What to do:
1. According to the fall raptors article, how do Raccoon Ridge's raptor counts typically compare with Hawk Mountain's?
2. From the fall raptors article, reproduce the passage that begins at the words "For those in" and stops after "window of time.".

The View on Raccoon Ridge

Fall Raptors

by John Smith

For those in New Jersey that fancy the habits of our wild avian friends (such people are know as "birders"), fall is the season to head for the hills to observe the annual raptor migration. A raptor is a bird of prey--a general descriptor that includes eagles, hawks, falcons, and vultures. The mountain ridges that run through the northeast US are highways for the raptors as they ride the thermals on their annual trip south. In New Jersey, this migration begins in late-August, peaks in September and October, and then trails off through November and early December. Some species, like the northern goshawk, golden eagle, and red-tailed hawk actually increase in numbers in November, but each species has its own window of time.

Hawk Mountain, near Allentown, PA, is world famous for hawk watching and, during a good day on a weekend in the fall, it would not be uncommon to find hundreds of people huddled together on the rocks there with binoculars and spotting scopes awaiting the air-show. On the other hand, the Skyland's own Raccoon Ridge, which shares a common ridge line with Hawk Mountain, will typically chalk up raptor counts only 10-15% below Hawk Mountain and, while somewhat more difficult to reach--at least for the foot part of the journey--will generally be a lot less populated.

Depending on when you visit Raccoon Ridge, you will have an opportunity to see the migration of any of the following: northern goshawk, Cooper's hawk, sharp-shinned hawk, red-tailed hawk (left), red-shouldered hawk, Broad-winged hawk, rough-legged hawk (above), golden eagle, bald eagle, northern harrier, osprey, peregrine falcon, merlin, American kestrel.

Records shown:
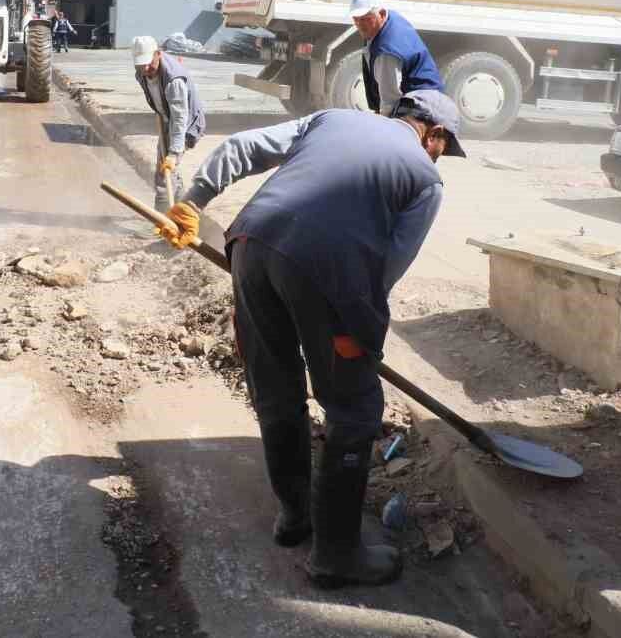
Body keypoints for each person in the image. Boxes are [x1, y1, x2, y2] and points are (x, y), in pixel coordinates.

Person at [157, 90, 466, 588]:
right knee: (355, 410)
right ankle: (336, 555)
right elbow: (385, 271)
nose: (438, 156)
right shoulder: (426, 179)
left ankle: (295, 516)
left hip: (250, 246)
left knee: (277, 390)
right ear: (434, 135)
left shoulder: (333, 119)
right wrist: (356, 343)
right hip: (326, 270)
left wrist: (192, 201)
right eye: (442, 147)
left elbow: (241, 146)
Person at [132, 35, 206, 211]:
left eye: (149, 63)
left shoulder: (174, 80)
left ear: (158, 54)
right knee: (166, 171)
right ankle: (183, 210)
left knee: (164, 172)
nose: (146, 68)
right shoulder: (142, 72)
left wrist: (174, 152)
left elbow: (180, 119)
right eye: (141, 65)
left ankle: (162, 220)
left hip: (187, 124)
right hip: (167, 119)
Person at [348, 0, 442, 118]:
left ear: (381, 13)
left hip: (421, 107)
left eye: (366, 19)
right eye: (356, 19)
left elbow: (390, 101)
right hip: (427, 99)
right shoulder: (389, 19)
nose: (359, 25)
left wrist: (385, 123)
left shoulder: (387, 51)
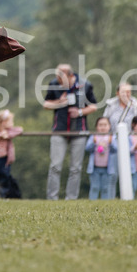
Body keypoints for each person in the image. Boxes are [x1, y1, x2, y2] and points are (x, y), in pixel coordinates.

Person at [43, 63, 98, 200]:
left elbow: (93, 106)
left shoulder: (85, 85)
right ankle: (52, 198)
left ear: (70, 75)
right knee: (55, 166)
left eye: (61, 78)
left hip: (79, 130)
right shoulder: (54, 84)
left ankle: (71, 198)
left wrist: (79, 112)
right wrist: (60, 102)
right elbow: (46, 104)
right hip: (59, 130)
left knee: (75, 168)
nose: (58, 80)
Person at [101, 81, 137, 195]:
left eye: (128, 92)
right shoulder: (111, 105)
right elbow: (105, 121)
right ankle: (109, 199)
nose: (126, 95)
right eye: (123, 92)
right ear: (117, 93)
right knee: (112, 173)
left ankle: (130, 198)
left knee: (132, 173)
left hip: (132, 142)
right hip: (114, 142)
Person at [85, 116, 116, 200]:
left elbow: (115, 150)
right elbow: (87, 148)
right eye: (100, 125)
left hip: (107, 168)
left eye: (105, 125)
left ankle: (105, 204)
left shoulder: (111, 137)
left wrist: (110, 143)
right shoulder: (94, 137)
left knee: (105, 188)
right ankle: (92, 202)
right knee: (94, 187)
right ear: (96, 127)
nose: (103, 127)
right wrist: (94, 143)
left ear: (109, 126)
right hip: (95, 168)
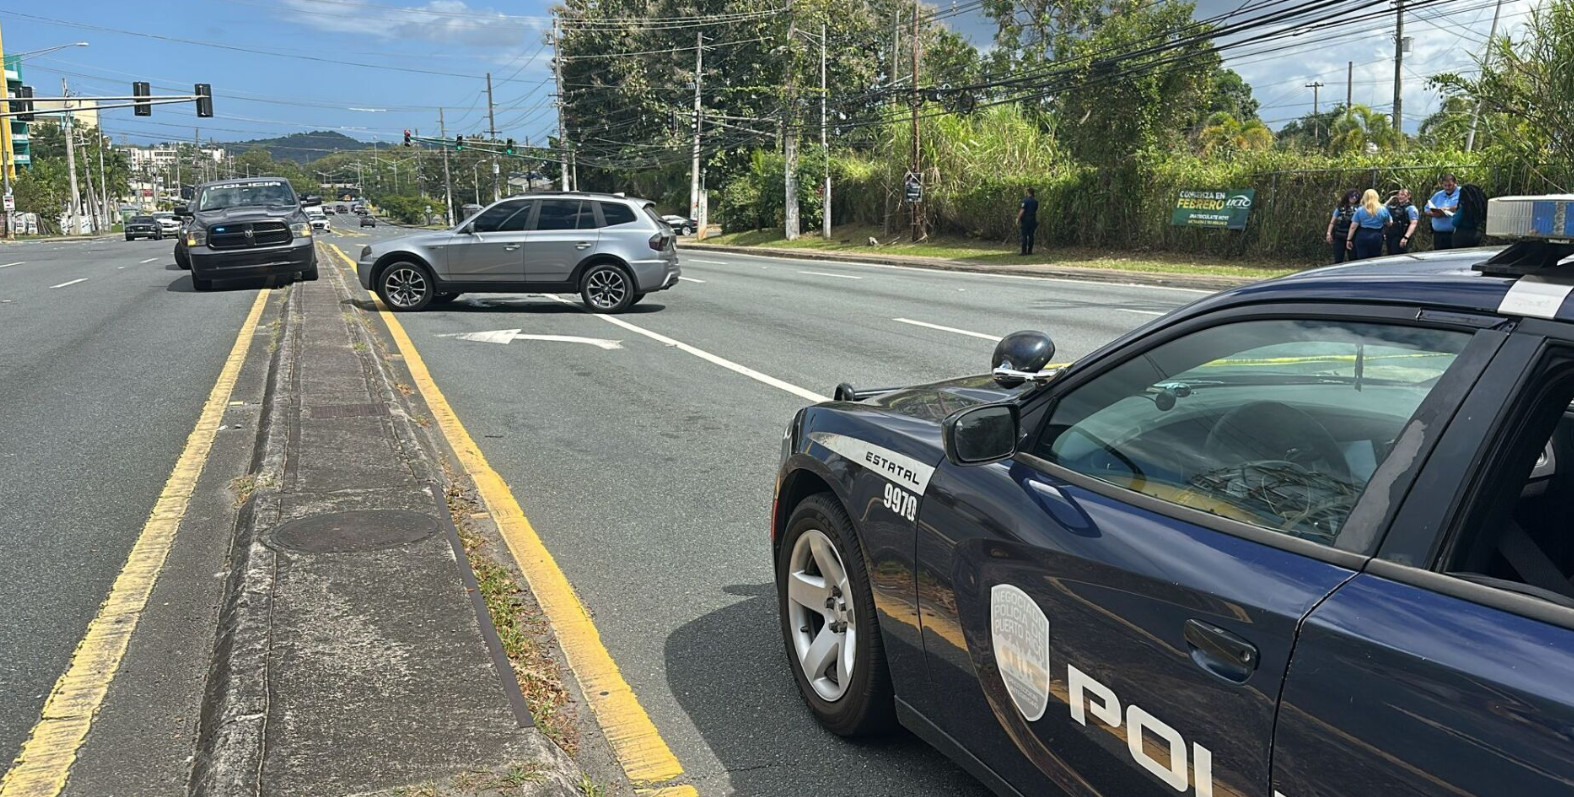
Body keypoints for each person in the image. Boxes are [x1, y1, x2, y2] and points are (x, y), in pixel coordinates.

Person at [1346, 189, 1391, 260]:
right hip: (1377, 235)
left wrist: (1349, 239)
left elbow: (1353, 227)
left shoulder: (1360, 210)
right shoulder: (1383, 209)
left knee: (1362, 258)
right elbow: (1389, 223)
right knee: (1375, 258)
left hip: (1362, 235)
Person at [1425, 175, 1462, 250]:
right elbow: (1426, 209)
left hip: (1455, 234)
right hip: (1438, 235)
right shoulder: (1438, 195)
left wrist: (1448, 209)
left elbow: (1464, 205)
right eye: (1445, 185)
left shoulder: (1461, 193)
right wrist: (1434, 214)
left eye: (1450, 185)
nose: (1447, 188)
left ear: (1455, 183)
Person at [1325, 189, 1360, 264]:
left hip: (1353, 237)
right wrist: (1328, 233)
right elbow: (1332, 222)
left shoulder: (1359, 209)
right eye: (1352, 196)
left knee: (1353, 259)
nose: (1354, 198)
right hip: (1339, 235)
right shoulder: (1340, 208)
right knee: (1338, 258)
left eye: (1356, 196)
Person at [1384, 188, 1421, 255]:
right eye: (1399, 195)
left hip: (1401, 236)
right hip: (1391, 236)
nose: (1400, 196)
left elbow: (1413, 223)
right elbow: (1382, 208)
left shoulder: (1411, 208)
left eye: (1403, 195)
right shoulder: (1394, 207)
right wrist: (1389, 200)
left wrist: (1405, 237)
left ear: (1408, 196)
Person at [1018, 188, 1038, 256]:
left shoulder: (1025, 201)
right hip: (1032, 220)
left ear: (1028, 193)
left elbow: (1022, 210)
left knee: (1024, 236)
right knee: (1031, 236)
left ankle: (1024, 251)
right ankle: (1030, 251)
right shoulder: (1035, 201)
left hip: (1025, 220)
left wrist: (1018, 218)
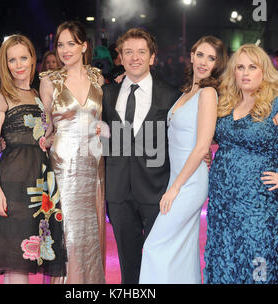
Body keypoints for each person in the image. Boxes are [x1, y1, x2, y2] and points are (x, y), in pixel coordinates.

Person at [204, 44, 278, 284]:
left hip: (259, 202)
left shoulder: (276, 104)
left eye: (252, 67)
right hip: (223, 201)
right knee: (225, 255)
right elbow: (218, 138)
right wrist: (207, 152)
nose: (245, 73)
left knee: (258, 257)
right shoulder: (227, 103)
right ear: (233, 72)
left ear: (263, 71)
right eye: (240, 67)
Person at [0, 35, 67, 284]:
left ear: (32, 59)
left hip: (40, 187)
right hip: (11, 185)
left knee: (24, 262)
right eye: (12, 60)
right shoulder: (0, 96)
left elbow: (41, 137)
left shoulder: (39, 94)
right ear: (5, 64)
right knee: (16, 262)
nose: (18, 65)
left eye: (23, 58)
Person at [139, 36, 227, 284]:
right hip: (177, 180)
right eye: (200, 54)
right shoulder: (188, 91)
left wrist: (175, 187)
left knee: (155, 245)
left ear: (217, 64)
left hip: (189, 183)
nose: (203, 62)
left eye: (211, 58)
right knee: (183, 251)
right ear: (191, 55)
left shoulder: (208, 93)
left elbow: (201, 147)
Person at [101, 28, 182, 284]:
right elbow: (100, 140)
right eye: (128, 52)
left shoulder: (170, 95)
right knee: (129, 266)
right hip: (119, 194)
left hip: (158, 192)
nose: (135, 57)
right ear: (120, 58)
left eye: (141, 52)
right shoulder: (107, 94)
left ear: (152, 57)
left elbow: (180, 141)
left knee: (161, 262)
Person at [39, 21, 106, 284]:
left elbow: (106, 118)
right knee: (65, 230)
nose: (65, 50)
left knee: (92, 230)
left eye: (71, 44)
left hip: (93, 163)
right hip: (62, 165)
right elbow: (45, 127)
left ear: (84, 46)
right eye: (60, 44)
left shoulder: (97, 78)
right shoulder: (49, 81)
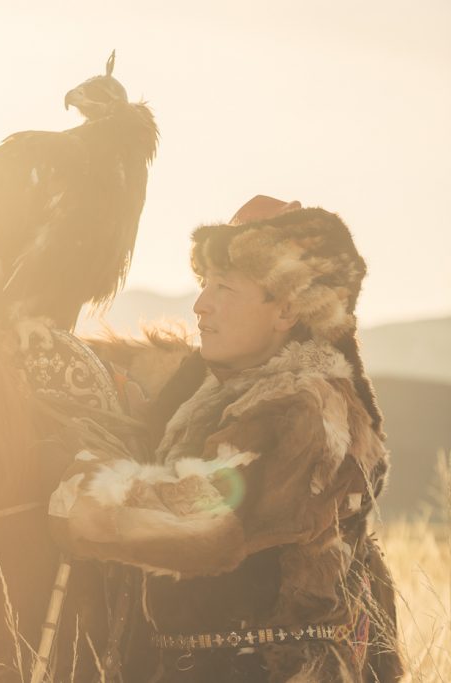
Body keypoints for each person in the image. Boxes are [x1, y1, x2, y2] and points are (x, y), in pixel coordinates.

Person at [48, 196, 404, 681]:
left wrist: (77, 489)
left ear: (284, 309)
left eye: (224, 286)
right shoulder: (218, 397)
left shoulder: (309, 409)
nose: (199, 304)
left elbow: (203, 524)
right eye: (203, 284)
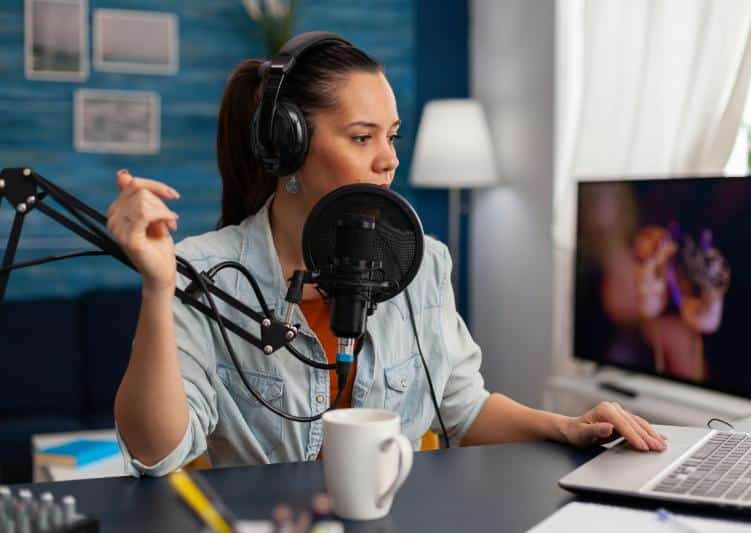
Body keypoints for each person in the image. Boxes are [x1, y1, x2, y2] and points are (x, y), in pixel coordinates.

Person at [107, 33, 666, 477]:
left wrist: (565, 427)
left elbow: (462, 406)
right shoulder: (205, 273)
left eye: (392, 137)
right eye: (361, 137)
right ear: (289, 145)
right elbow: (159, 453)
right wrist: (159, 288)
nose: (388, 161)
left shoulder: (425, 264)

Solutions in order:
1. They typically run only 10-15% below Hawk Mountain's counts.

2.
For those in New Jersey that fancy the habits of our wild avian friends (such people are know as "birders"), fall is the season to head for the hills to observe the annual raptor migration. A raptor is a bird of prey--a general descriptor that includes eagles, hawks, falcons, and vultures. The mountain ridges that run through the northeast US are highways for the raptors as they ride the thermals on their annual trip south. In New Jersey, this migration begins in late-August, peaks in September and October, and then trails off through November and early December. Some species, like the northern goshawk, golden eagle, and red-tailed hawk actually increase in numbers in November, but each species has its own window of time.